#### Extracted material
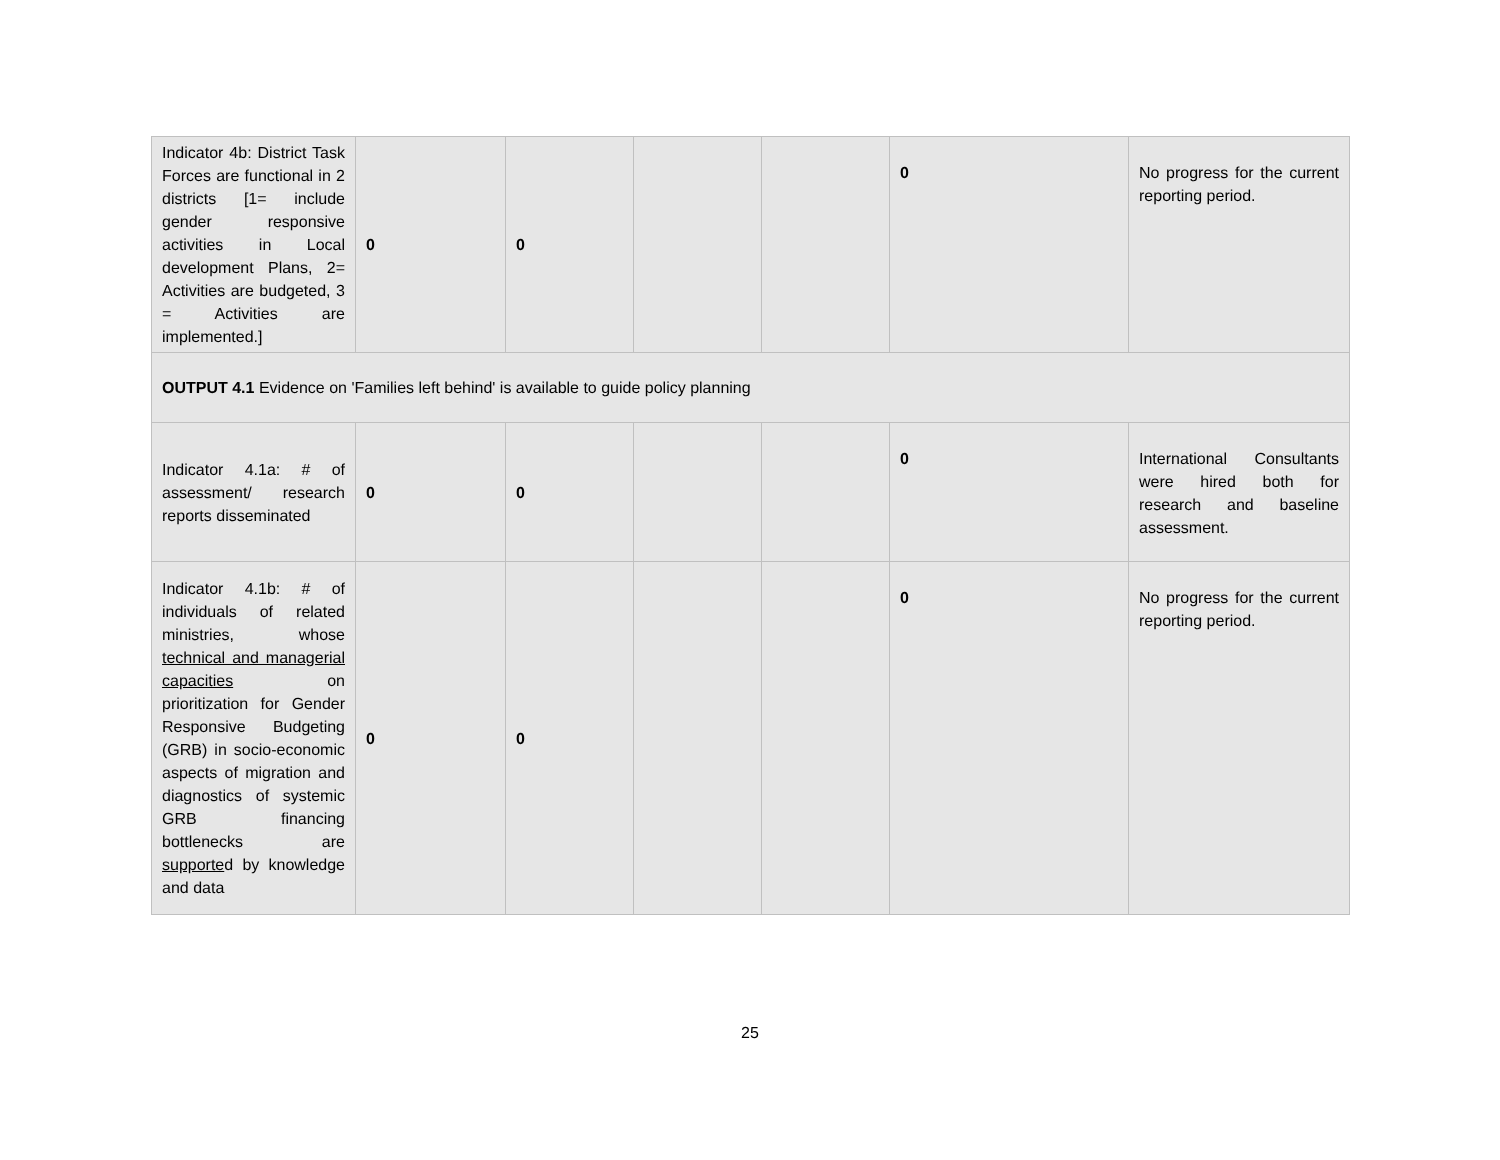| Indicator 4b: District Task Forces are functional in 2 districts [1= include gender responsive activities in Local development Plans, 2= Activities are budgeted, 3 = Activities are implemented.] | 0 | 0 | | | 0 | No progress for the current reporting period. |
| OUTPUT 4.1 Evidence on 'Families left behind' is available to guide policy planning | | | | | | |
| Indicator 4.1a: # of assessment/ research reports disseminated | 0 | 0 | | | 0 | International Consultants were hired both for research and baseline assessment. |
| Indicator 4.1b: # of individuals of related ministries, whose technical and managerial capacities on prioritization for Gender Responsive Budgeting (GRB) in socio-economic aspects of migration and diagnostics of systemic GRB financing bottlenecks are supporte d by knowledge and data | 0 | 0 | | | 0 | No progress for the current reporting period. |
25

#### What you are asked to do
Starting at the line with "Indicator 4.1b: #", copy every line down to the last one above, exactly as written and with nothing else.

#### Answer box
| Indicator 4.1b: # of individuals of related ministries, whose technical and managerial capacities on prioritization for Gender Responsive Budgeting (GRB) in socio-economic aspects of migration and diagnostics of systemic GRB financing bottlenecks are supporte d by knowledge and data | 0 | 0 | | | 0 | No progress for the current reporting period. |
25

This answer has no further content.